Copy all lines in the data that contain the string "Periodically".

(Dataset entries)
= = = = =

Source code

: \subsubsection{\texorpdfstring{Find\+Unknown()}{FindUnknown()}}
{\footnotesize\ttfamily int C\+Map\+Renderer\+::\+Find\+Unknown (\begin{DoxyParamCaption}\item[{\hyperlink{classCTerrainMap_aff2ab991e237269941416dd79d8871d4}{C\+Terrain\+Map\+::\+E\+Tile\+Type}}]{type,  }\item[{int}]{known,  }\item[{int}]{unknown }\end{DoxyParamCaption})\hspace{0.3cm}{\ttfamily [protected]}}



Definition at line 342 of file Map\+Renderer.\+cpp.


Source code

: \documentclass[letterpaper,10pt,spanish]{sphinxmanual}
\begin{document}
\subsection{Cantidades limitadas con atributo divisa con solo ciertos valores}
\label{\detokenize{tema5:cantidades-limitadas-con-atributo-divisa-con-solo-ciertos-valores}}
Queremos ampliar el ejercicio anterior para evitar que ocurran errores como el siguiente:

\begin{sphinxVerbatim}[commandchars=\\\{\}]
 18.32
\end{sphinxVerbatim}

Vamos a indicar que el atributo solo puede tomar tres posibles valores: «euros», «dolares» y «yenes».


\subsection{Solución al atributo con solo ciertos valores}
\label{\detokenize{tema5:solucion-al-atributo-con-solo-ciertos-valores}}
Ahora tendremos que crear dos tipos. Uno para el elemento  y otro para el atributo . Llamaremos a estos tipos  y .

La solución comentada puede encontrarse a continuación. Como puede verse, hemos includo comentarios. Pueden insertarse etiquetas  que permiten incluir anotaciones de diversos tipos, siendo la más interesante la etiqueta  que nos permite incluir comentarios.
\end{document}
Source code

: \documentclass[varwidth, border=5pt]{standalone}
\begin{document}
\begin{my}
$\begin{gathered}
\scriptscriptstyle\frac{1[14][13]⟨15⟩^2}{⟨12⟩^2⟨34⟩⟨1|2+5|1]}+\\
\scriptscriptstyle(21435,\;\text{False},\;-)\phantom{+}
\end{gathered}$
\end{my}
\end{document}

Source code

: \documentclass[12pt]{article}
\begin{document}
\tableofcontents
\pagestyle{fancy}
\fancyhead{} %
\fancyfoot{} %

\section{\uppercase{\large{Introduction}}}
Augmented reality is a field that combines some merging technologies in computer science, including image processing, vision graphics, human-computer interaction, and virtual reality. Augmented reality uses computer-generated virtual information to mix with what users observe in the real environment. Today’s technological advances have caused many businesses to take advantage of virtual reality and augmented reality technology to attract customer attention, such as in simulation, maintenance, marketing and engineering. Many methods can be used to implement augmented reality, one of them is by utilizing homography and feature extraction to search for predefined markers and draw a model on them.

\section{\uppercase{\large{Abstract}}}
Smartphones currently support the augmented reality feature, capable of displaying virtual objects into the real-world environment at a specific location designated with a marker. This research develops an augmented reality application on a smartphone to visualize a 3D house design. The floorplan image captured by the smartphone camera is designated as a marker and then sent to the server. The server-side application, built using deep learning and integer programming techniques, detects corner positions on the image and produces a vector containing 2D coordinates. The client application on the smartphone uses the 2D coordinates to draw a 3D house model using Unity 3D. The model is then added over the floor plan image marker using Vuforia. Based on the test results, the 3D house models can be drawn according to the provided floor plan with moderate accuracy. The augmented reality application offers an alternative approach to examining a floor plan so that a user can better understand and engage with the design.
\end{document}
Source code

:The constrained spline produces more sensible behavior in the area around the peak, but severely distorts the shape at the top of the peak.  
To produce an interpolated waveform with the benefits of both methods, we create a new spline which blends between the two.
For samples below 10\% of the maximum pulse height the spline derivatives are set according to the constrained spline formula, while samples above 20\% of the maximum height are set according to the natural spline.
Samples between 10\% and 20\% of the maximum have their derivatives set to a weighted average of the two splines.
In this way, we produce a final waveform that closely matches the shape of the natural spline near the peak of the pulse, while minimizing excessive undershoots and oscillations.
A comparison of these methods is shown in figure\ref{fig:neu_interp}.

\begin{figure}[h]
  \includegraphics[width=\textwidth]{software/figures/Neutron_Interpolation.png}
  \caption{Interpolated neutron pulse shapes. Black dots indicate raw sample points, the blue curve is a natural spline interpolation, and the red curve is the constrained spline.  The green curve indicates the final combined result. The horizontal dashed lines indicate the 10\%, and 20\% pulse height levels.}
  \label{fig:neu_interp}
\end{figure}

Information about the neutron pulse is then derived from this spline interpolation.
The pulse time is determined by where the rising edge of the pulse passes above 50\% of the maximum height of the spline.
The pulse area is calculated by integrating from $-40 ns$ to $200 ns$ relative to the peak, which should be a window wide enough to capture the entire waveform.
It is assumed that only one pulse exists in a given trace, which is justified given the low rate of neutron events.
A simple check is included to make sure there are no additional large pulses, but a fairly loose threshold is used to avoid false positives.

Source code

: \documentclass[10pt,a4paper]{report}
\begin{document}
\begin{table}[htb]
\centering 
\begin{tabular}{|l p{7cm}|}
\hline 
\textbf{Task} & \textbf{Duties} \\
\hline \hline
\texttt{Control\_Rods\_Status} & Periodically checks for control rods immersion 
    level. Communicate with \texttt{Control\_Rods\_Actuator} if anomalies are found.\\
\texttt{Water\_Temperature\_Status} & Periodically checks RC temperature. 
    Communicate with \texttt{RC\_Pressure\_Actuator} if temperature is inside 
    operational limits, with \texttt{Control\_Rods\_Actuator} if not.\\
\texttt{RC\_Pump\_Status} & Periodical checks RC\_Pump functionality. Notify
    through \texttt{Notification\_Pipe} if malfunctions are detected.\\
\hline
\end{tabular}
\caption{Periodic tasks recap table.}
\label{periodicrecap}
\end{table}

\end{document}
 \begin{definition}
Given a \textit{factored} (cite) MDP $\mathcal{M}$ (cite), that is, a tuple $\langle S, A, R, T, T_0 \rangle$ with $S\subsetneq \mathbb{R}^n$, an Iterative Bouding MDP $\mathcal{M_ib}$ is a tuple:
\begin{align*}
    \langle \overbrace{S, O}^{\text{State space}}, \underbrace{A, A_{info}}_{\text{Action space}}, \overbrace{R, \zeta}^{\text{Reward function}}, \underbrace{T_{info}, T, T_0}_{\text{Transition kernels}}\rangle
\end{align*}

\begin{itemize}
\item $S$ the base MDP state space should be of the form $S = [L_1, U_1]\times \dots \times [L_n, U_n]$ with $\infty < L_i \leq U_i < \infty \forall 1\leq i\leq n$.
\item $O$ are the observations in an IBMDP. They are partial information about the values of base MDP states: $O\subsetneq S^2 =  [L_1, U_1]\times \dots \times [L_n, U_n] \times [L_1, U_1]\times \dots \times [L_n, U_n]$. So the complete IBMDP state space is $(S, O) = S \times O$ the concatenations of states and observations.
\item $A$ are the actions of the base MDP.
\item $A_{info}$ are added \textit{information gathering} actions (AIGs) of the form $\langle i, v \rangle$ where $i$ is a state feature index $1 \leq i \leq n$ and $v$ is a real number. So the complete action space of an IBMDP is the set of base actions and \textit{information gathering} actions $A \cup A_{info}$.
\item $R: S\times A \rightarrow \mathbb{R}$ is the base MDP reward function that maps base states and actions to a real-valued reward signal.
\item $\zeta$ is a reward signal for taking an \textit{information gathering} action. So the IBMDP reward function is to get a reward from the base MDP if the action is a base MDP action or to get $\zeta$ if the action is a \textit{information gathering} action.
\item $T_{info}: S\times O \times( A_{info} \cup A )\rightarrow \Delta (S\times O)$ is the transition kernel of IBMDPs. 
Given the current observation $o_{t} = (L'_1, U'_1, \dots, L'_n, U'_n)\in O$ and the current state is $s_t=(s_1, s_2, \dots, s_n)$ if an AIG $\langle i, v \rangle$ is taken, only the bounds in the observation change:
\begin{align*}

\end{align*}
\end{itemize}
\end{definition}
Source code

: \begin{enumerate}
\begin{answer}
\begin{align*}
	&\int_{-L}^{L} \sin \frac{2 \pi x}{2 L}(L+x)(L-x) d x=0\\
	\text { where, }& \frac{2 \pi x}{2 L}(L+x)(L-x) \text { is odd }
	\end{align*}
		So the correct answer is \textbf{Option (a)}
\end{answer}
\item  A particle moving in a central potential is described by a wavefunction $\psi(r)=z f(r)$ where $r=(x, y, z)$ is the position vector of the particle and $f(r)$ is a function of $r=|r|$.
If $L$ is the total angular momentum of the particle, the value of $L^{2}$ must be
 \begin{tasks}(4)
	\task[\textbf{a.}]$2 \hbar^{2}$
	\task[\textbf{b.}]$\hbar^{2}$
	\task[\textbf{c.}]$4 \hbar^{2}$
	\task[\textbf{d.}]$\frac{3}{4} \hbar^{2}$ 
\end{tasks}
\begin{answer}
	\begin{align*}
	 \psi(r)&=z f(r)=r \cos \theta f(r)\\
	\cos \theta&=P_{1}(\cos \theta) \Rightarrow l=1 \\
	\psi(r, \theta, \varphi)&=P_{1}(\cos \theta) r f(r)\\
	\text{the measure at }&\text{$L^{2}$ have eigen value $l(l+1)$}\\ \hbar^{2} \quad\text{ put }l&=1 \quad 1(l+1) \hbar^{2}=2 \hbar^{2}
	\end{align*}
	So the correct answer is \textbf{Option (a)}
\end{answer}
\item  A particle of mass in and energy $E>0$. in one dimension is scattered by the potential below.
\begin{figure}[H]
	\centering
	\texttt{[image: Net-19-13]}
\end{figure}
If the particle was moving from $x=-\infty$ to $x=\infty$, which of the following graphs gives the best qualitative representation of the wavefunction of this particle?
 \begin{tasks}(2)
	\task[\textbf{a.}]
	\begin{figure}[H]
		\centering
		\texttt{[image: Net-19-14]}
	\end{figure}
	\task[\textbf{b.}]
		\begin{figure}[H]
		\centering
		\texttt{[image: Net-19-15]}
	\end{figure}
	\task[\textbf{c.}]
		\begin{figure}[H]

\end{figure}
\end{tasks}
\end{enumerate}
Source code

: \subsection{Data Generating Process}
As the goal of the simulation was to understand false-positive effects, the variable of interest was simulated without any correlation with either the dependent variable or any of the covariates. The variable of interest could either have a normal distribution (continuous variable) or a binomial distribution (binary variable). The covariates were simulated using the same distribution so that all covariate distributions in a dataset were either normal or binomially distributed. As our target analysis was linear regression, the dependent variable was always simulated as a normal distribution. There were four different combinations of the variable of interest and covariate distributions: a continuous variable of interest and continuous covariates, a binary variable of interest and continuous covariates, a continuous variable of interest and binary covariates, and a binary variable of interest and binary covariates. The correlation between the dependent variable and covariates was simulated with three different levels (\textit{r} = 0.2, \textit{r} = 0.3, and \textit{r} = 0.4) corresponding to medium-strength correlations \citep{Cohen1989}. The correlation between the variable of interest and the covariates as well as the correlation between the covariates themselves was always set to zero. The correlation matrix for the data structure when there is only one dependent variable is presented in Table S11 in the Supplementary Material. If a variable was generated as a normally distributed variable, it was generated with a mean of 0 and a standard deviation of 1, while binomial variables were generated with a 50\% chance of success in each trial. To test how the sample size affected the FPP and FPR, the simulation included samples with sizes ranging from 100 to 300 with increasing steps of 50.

= = = = =

- ANSWER FOR THE TASK
\texttt{Control\_Rods\_Status} & Periodically checks for control rods immersion 
\texttt{Water\_Temperature\_Status} & Periodically checks RC temperature. 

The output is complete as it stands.